Racismo e trabalho escravo podem virar crime hediondo

Débora Zampier, Agência Brasil
O racismo e o tratamento de trabalhadores como escravos podem entrar para a lista dos crimes chamados hediondos. É o que decidiu a comissão de juristas responsável por elaborar o novo Código Penal brasileiro em reunião realizada ontem (11).
A comissão também inseriu na lista de crimes hediondos - que hoje tem o homicídio e estupro, por exemplo - o financiamento do tráfico e os crimes contra a humanidade.

Todas as sugestões aprovadas pela comissão serão compiladas em um anteprojeto que ficará pronto no dia 25 de junho. O texto será usado como base para votação do novo Código Penal, no Congresso.
Se por um lado os juristas tornaram mais rigorosas as punições para crimes violentos ou para os motivadores de outros delitos – como a receptação de roubo, cuja pena máxima passou de quatro para cinco anos - a comissão também deu tratamento mais leve para crimes de menor ofensividade.
“Diversas figuras de descarcerização foram pensadas, o que se chama hoje de justiça restaurativa. Se a pessoa reparou o dano integralmente, ela obterá a extinção da punibilidade”, explica o relator da comissão, o procurador da República Luiz Carlos Gonçalves.

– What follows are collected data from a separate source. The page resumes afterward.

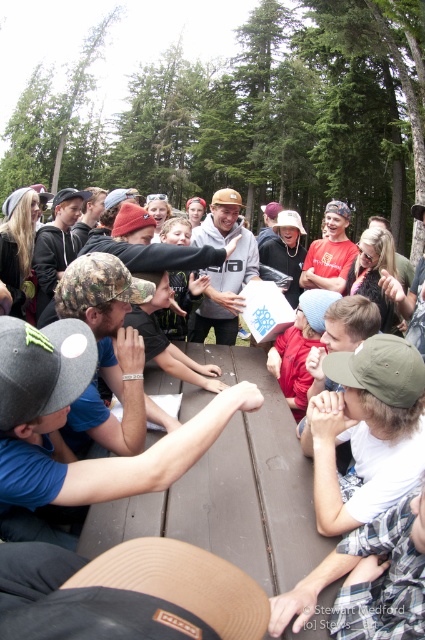
You are organizing a photo shoot and need to ensure that the blue fabric cap at center and the matte gray hoodie at center are visible in the frame. Given their sizes, which object should you prioritize positioning closer to the camera to maintain clarity?

The blue fabric cap at center should be positioned closer to the camera since its width is larger than the matte gray hoodie at center, ensuring both objects remain clear and in focus.

You are a photographer standing at the edge of the picnic table. You want to take a photo that includes both the blue fabric cap at center and the matte gray hoodie at center. If your camera has a maximum focus range of 6 feet, will both subjects be in focus?

The blue fabric cap at center is 6.30 feet from matte gray hoodie at center. Since the distance between them is slightly over 6 feet, the camera might struggle to keep both in focus simultaneously.

You are standing at the edge of the campsite and want to locate the blue fabric cap at center. According to the coordinates given, where would you look relative to the center of the image?

The blue fabric cap at center is located at coordinates point (x=65, y=422), which is to the right and slightly below the center of the image.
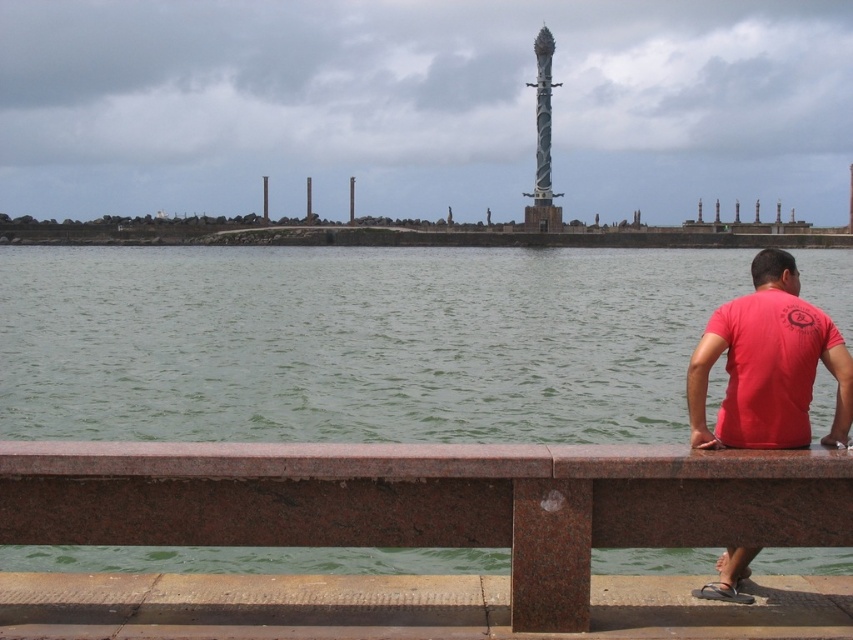
Question: Based on their relative distances, which object is nearer to the spiral metal pole at center?

Choices:
 (A) green water at lower center
 (B) brown polished stone dock at lower center
 (C) brown granite rail at lower center
 (D) red matte shirt at lower right

Answer: (A)

Question: Which of these objects is positioned farthest from the spiral metal pole at center?

Choices:
 (A) green water at lower center
 (B) brown polished stone dock at lower center
 (C) red matte shirt at lower right
 (D) brown granite rail at lower center

Answer: (B)

Question: Considering the relative positions of red matte shirt at lower right and spiral metal pole at center in the image provided, where is red matte shirt at lower right located with respect to spiral metal pole at center?

Choices:
 (A) below
 (B) above

Answer: (A)

Question: Does red matte shirt at lower right appear on the left side of spiral metal pole at center?

Choices:
 (A) yes
 (B) no

Answer: (A)

Question: Does red matte shirt at lower right have a lesser width compared to spiral metal pole at center?

Choices:
 (A) yes
 (B) no

Answer: (A)

Question: Considering the real-world distances, which object is farthest from the green water at lower center?

Choices:
 (A) red matte shirt at lower right
 (B) brown granite rail at lower center
 (C) spiral metal pole at center

Answer: (A)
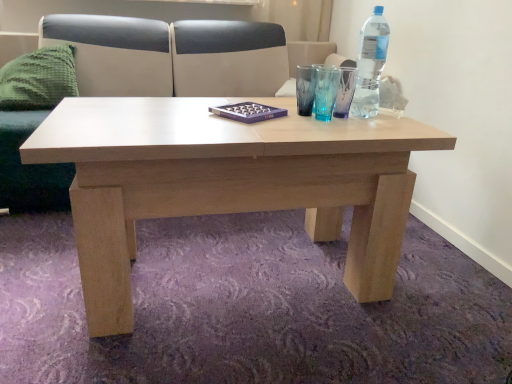
Question: Does green knitted pillow at left lie in front of light beige leather couch at upper center?

Choices:
 (A) no
 (B) yes

Answer: (A)

Question: Considering the relative sizes of green knitted pillow at left and light beige leather couch at upper center in the image provided, is green knitted pillow at left thinner than light beige leather couch at upper center?

Choices:
 (A) no
 (B) yes

Answer: (B)

Question: From a real-world perspective, is green knitted pillow at left physically above light beige leather couch at upper center?

Choices:
 (A) yes
 (B) no

Answer: (A)

Question: Is light beige leather couch at upper center at the back of green knitted pillow at left?

Choices:
 (A) no
 (B) yes

Answer: (B)

Question: Is green knitted pillow at left completely or partially outside of light beige leather couch at upper center?

Choices:
 (A) no
 (B) yes

Answer: (A)

Question: Is green knitted pillow at left positioned behind light beige leather couch at upper center?

Choices:
 (A) no
 (B) yes

Answer: (B)

Question: Considering the relative sizes of green knitted pillow at left and clear plastic bottle at upper right in the image provided, is green knitted pillow at left taller than clear plastic bottle at upper right?

Choices:
 (A) no
 (B) yes

Answer: (A)

Question: Is green knitted pillow at left closer to camera compared to clear plastic bottle at upper right?

Choices:
 (A) no
 (B) yes

Answer: (A)

Question: From a real-world perspective, is green knitted pillow at left on clear plastic bottle at upper right?

Choices:
 (A) no
 (B) yes

Answer: (A)

Question: Would you consider green knitted pillow at left to be distant from clear plastic bottle at upper right?

Choices:
 (A) no
 (B) yes

Answer: (B)

Question: Is green knitted pillow at left facing away from clear plastic bottle at upper right?

Choices:
 (A) yes
 (B) no

Answer: (B)

Question: Is green knitted pillow at left to the left of clear plastic bottle at upper right from the viewer's perspective?

Choices:
 (A) no
 (B) yes

Answer: (B)

Question: Does clear plastic bottle at upper right have a greater height compared to green knitted pillow at left?

Choices:
 (A) yes
 (B) no

Answer: (A)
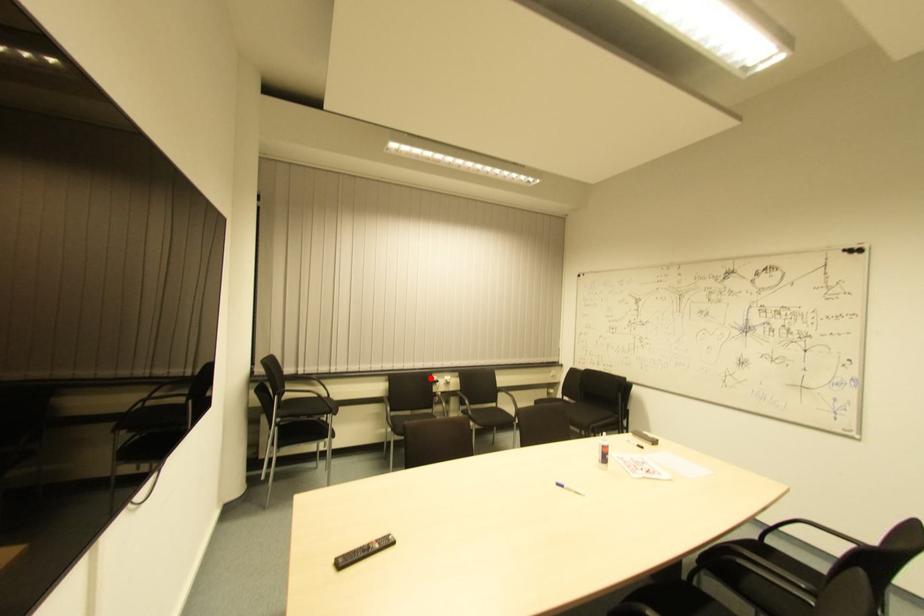
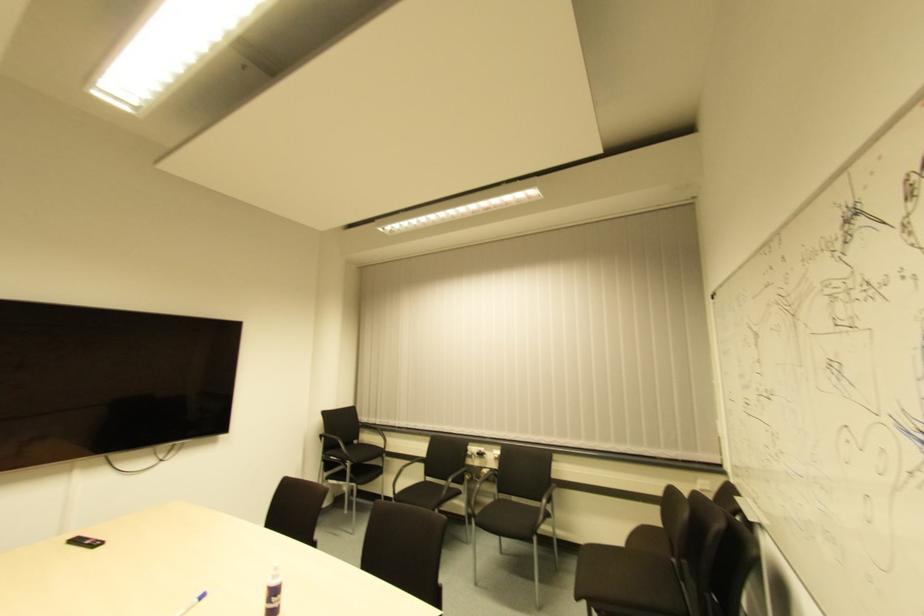
Where in the second image is the point corresponding to the highlighted location from the first image?

(468, 447)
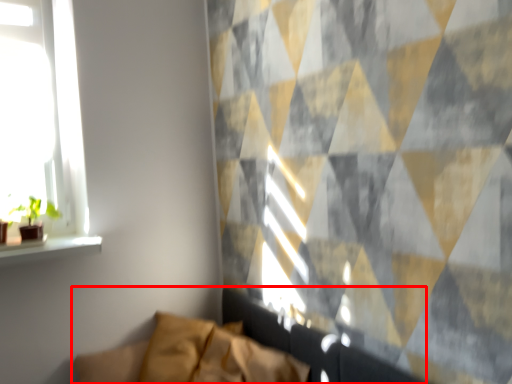
Question: From the image's perspective, considering the relative positions of couch (annotated by the red box) and houseplant in the image provided, where is couch (annotated by the red box) located with respect to the staircase?

Choices:
 (A) below
 (B) above

Answer: (A)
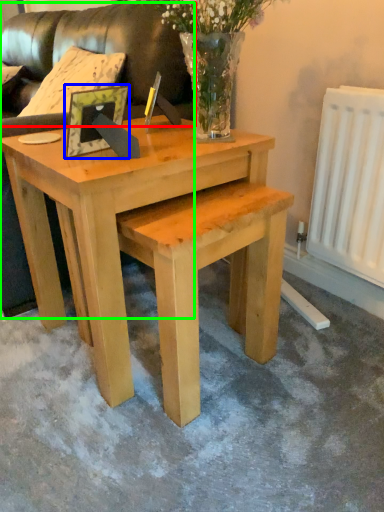
Question: Based on their relative distances, which object is farther from couch (highlighted by a red box)? Choose from picture frame (highlighted by a blue box) and couch (highlighted by a green box).

Choices:
 (A) picture frame
 (B) couch

Answer: (A)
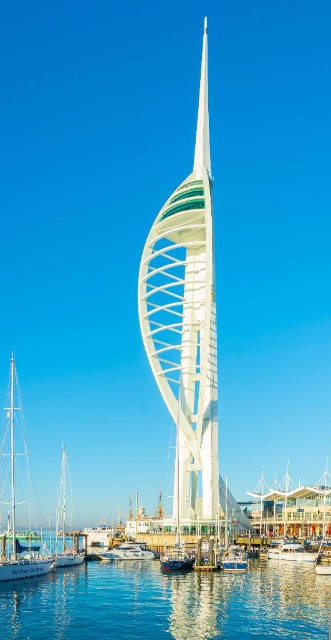
You are standing on the marina shore and want to take a photo of the white glass tower at center. Your camera can focus on objects up to 100 meters away. Will the tower be in focus?

The white glass tower at center is 110.01 meters away from the viewer. Since the camera can only focus up to 100 meters, the tower will be out of focus.

You are standing at the base of the Spinnaker Tower and looking up at its structure. There are two points marked on the tower, one at coordinates point (173,320) and the other at point (236,572). Which of these two points is closer to your eye level when you look straight ahead?

Point (173,320) is further to the camera than point (236,572). Therefore, point (236,572) is closer to your eye level when looking straight ahead.

What are the coordinates of the white sailboat at lower left?

The white sailboat at lower left is located at coordinates point (14, 513).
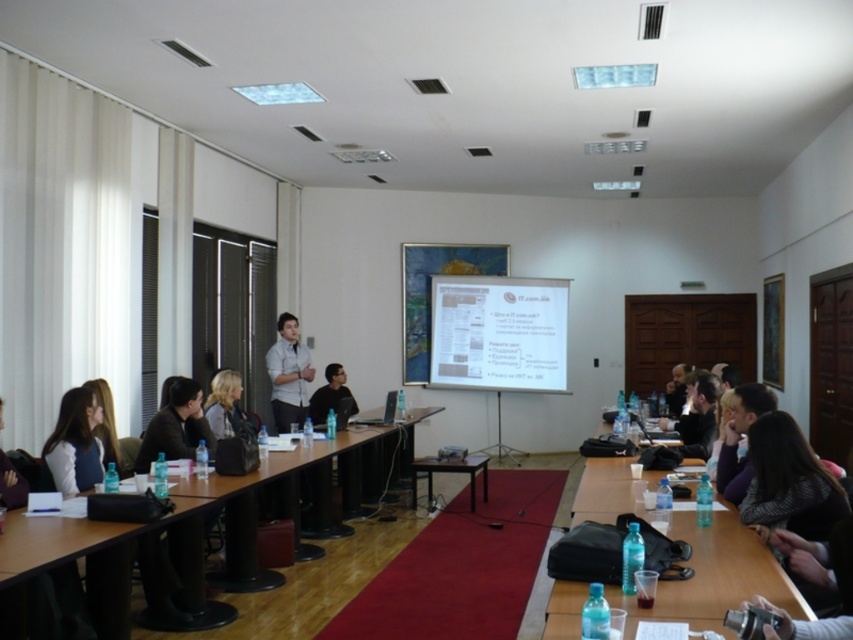
Question: Which object is closer to the camera taking this photo?

Choices:
 (A) black matte table at center
 (B) clear plastic water bottles at lower right

Answer: (B)

Question: Can you confirm if clear plastic water bottles at lower right is smaller than dark hair at center?

Choices:
 (A) no
 (B) yes

Answer: (B)

Question: Does black matte table at center have a smaller size compared to black plastic projector at center?

Choices:
 (A) yes
 (B) no

Answer: (B)

Question: In this image, where is black fabric shirt at center located relative to matte black laptop at left?

Choices:
 (A) right
 (B) left

Answer: (A)

Question: Considering the real-world distances, which object is farthest from the blonde hair at upper center?

Choices:
 (A) wooden table at lower left
 (B) dark hair at center
 (C) black fabric shirt at center
 (D) clear plastic water bottles at lower right

Answer: (B)

Question: Which object is farther from the camera taking this photo?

Um dos exemplos dessa "relativização" é o caso de roubo, crime que atualmente prevê pena de quatro a dez anos de prisão e multa, com possibilidade de agravantes. Segundo o texto aprovado pela comissão, a pena para o “encontrão” - quando o ladrão esbarra na vítima e pega sua carteira – pode ser mais leve.
Por outro lado, a invasão de residência passa a ser um crime mais grave, assim como já é o roubo com uso de arma e com a participação de mais de uma pessoa.